Alan meneguk saliva, kemudian menundukkan mukanya. Pria itu diam-diam tersenyum.
“Apa kamu takut? Sudah terlambat untuk itu.”
“Tentu tidak.”
Alan masuk ke dalam ruangan kerja Erman dengan Ron berada di belakangnya. Pria itu berada di ambang pintu, seperti sengaja dilakukan untuk menghalau Alan melarikan diri dari sana.
Segera, aroma anyir menyeruak ke dalam hidung Alan. Di sudut ruangan, terdapat beberapa bercak darah segar. Ia mengernyitkan dahi ngeri melihat pemandangan tersebut.

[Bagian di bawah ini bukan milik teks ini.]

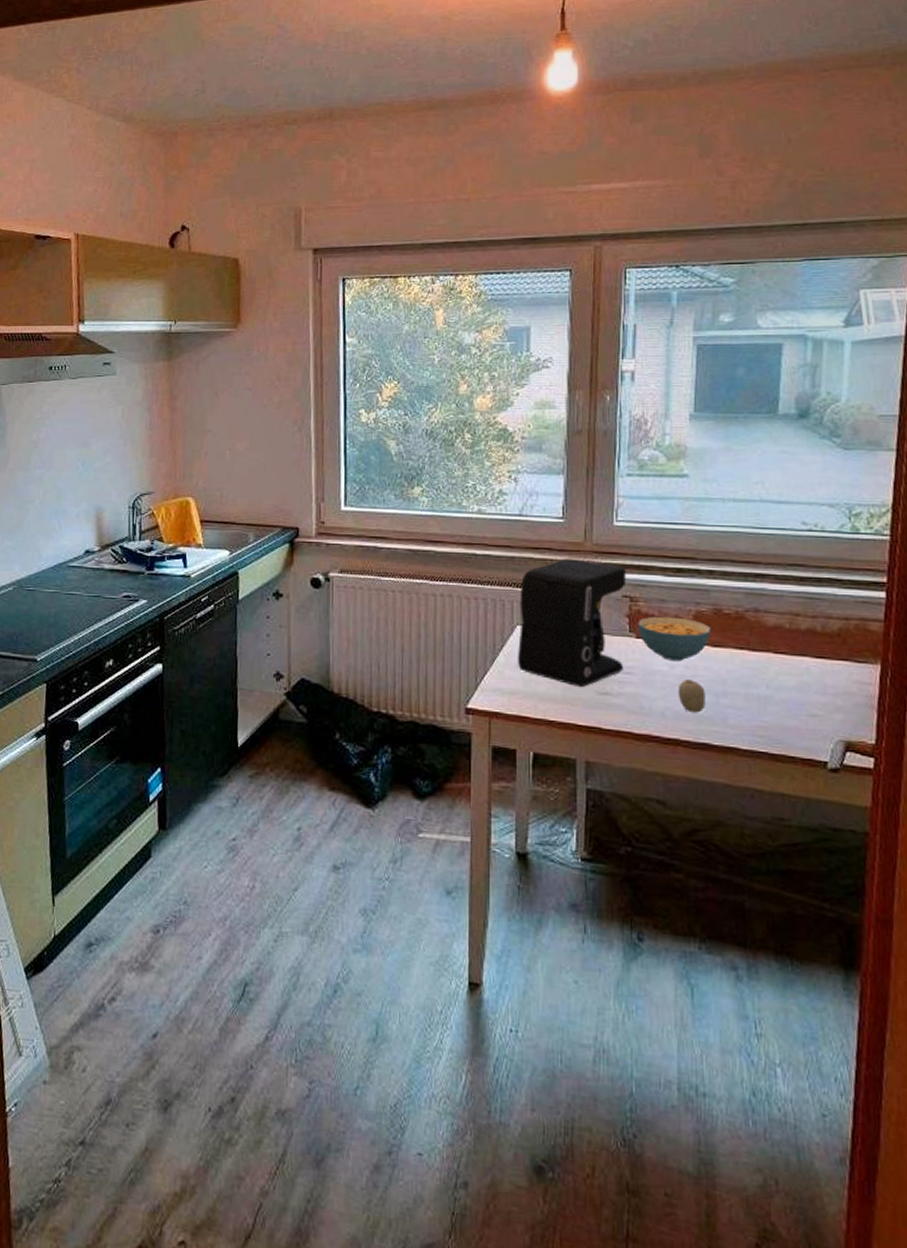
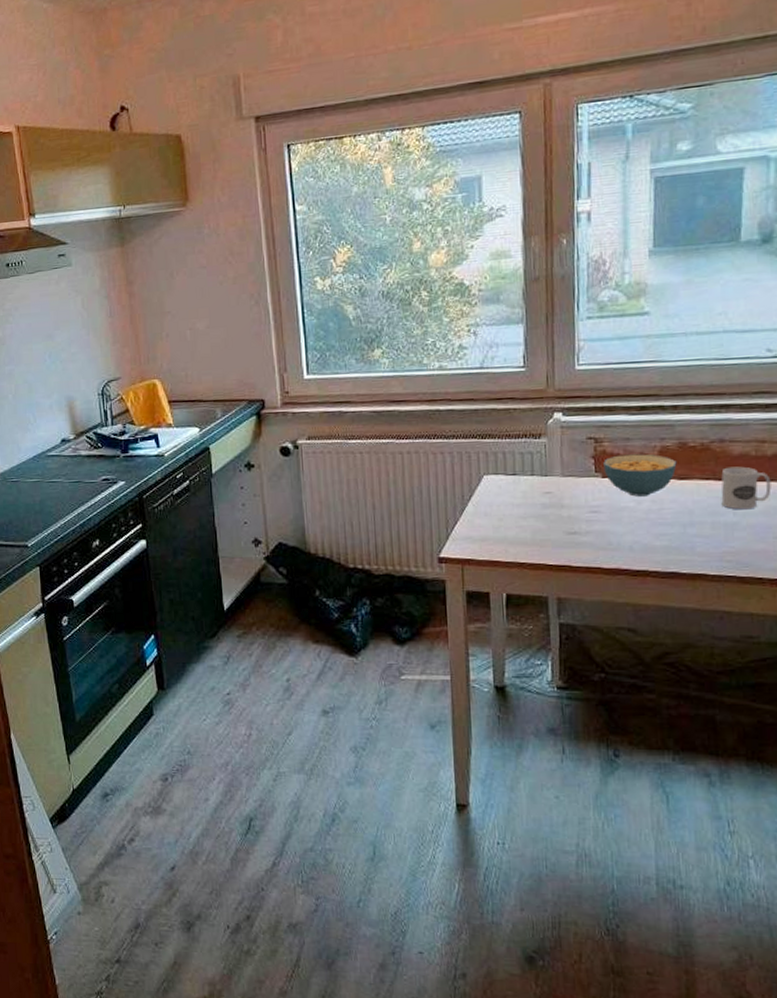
coffee maker: present [518,558,627,688] -> none [485,406,591,530]
fruit: present [677,679,706,713] -> none [645,513,673,544]
mug: none [754,638,805,684] -> present [721,466,772,510]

Di dominasi dengan warna gelap dan berantakan, sangat sesuai seperti gambaran markas mafia pada umumnya.
“Bocah tidak waras ini ingin bilang ingin bertemu denganmu dan mengatakan kalau ia memiliki tawaran menarik, Tuan Erman,” jelas Ron.
Rahang Erman, pria berusia pertengahan kepala empat itu, mengeras. Ia tahu siapa pemuda yang datang menemuinya. Tikus kecil menyedihkan yang alih-alih mewarisi harta kekayaan melainkan hutang kedua orang tuanya.
“Semua orang yang datang menjumpaiku mengatakan hal yang sama, tetapi tak satupun tawaran mereka membuatku tertarik.”
Erman menyesap cerutunya, menyemburkan asap ke udara, dan tidak lupa meletakkan kaki di atas meja. Walau terlihat santai, Erman, pria itu tak sekalipun menurunkan penjagaan dan mengawasi Alan.
“Apa ada penghutang yang menolak niat baik seseorang yang ingin membayar tunggakannya? Seperti itulah tawaran yang ingin aku tawarkan; tak mungkin untuk ditolak.” Alan, berjalan dengan santai dan duduk di hadapan Erman, tanpa diperintah, membuat pria itu terbahak-bahak.
“Katakanlah.”
“Berikan aku pinjaman satu miliar.”
Trang!
Sebuah vas bunga dengan cepat melayang mengarah wajah Alan. Ia sedikit beruntung lemparan tersebut meleset dan tidak melukainya. Namun bukan itu yang perlu dikhawatirkan saat ini.
Erman berdiri dari kursi dan memegang kerah pakaian Alan. Ia mencengkram sangat kuat hingga pemuda itu meringis kesakitan. Erman meludah.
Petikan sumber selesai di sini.